Johnny Thunderbird writes:
 > Steve, your objection (although it is of course relevant) is directed to
 > Bussard's concept of using a fusion drive with ramscoop material. Though I
 > have spoken of using proton-lithium fusion, for a drive it only suffices "in
 > system", because its exhaust particles do not achieve relativistic velocity.
 > I do not intend to use fusion rocketry for the main legs of a starship, but
 > as an onboard power source, so this makes its propulsion efficiency
 > irrelevant. For the legs, one uses a tuned linac, as I specified. This makes
 > some of the objections moot, for with an accelerator drive you are putting
 > out relativistic particles, meaning you can achieve an arbitrary thrust from
 > a small amount of reaction mass, if you have the energy to do so.
 > 
 > That someone is dissatisfied with fusion efficiency, is no reason not to
 > have a fusion power reactor aboard the ship.

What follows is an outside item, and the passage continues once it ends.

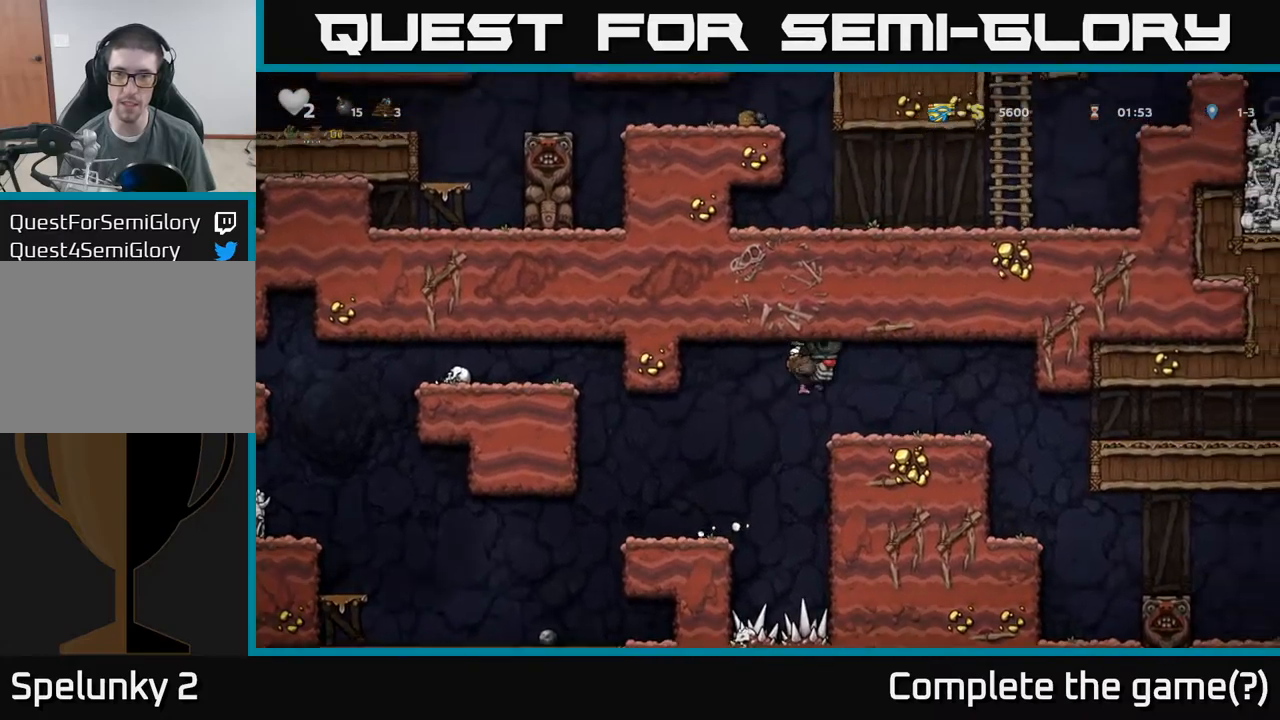
Gameplay with a controller (Xbox layout); each line is a JSON object with the inputs held at the frame after it (dt_ms = milliseconds from this image to that frame). "events" lists button and stick changes between this image and that frame as [ms after this image, input, new state], when the widget could be followed in between. Not read: L3 R3 right_stick.
{"dt_ms": 500, "buttons": [], "left_stick": "center", "events": [[450, "left_stick", "center"]]}
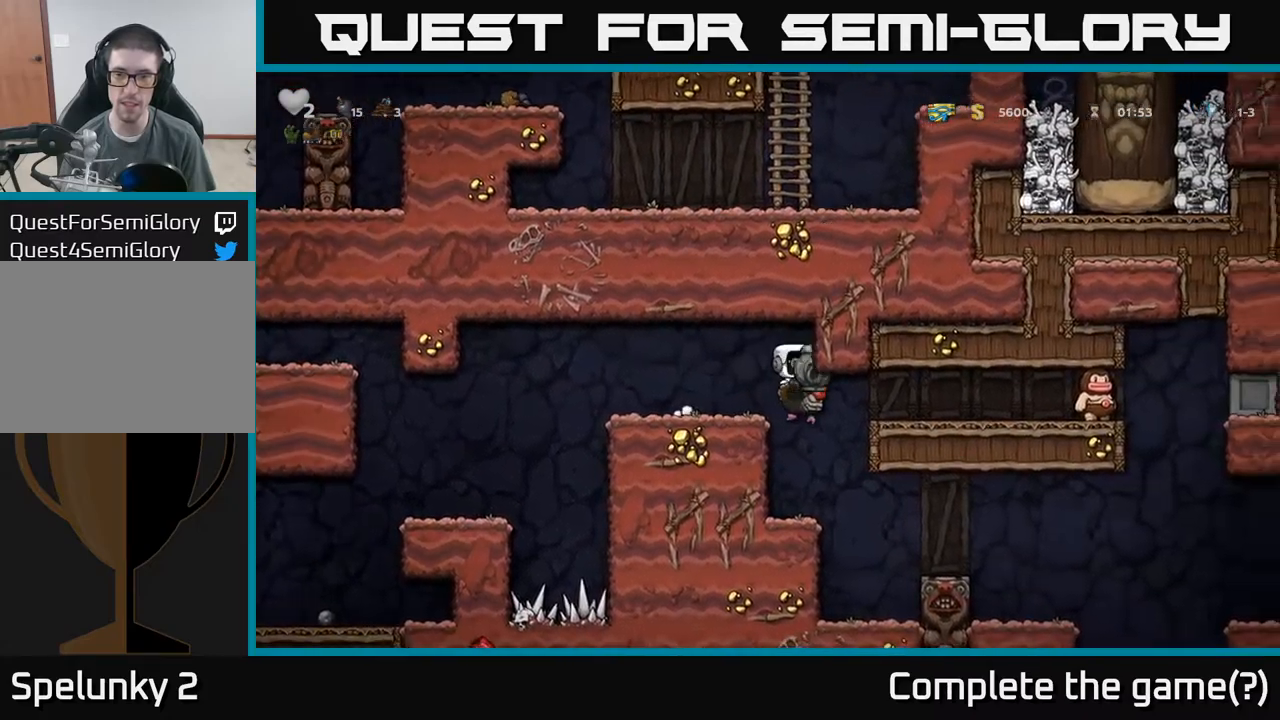
{"dt_ms": 500, "buttons": [], "left_stick": "right", "events": [[333, "left_stick", "right"]]}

Clearly, it is better to have a
 > working fusion power reactor aboard, than not to have one. People might have
 > theories about other power sources, but wishes are not horses. When they
 > show me something that works, we might be talking engineering.

Think about this more carefully.  You have to get more energy to obtain
that "arbitrary thrust"; that means that you have to gather more
hydrogen with your ramscoop, fuse it, then concentrate that energy into
a smaller amount of reaction mass.  But by gathering that larger
quantity of hydrogen, you've just induced more drag on your ship.  This
extra drag ends up counteracting whatever benefit you hoped to get by
producing a higher-velocity, lower-mass exhaust.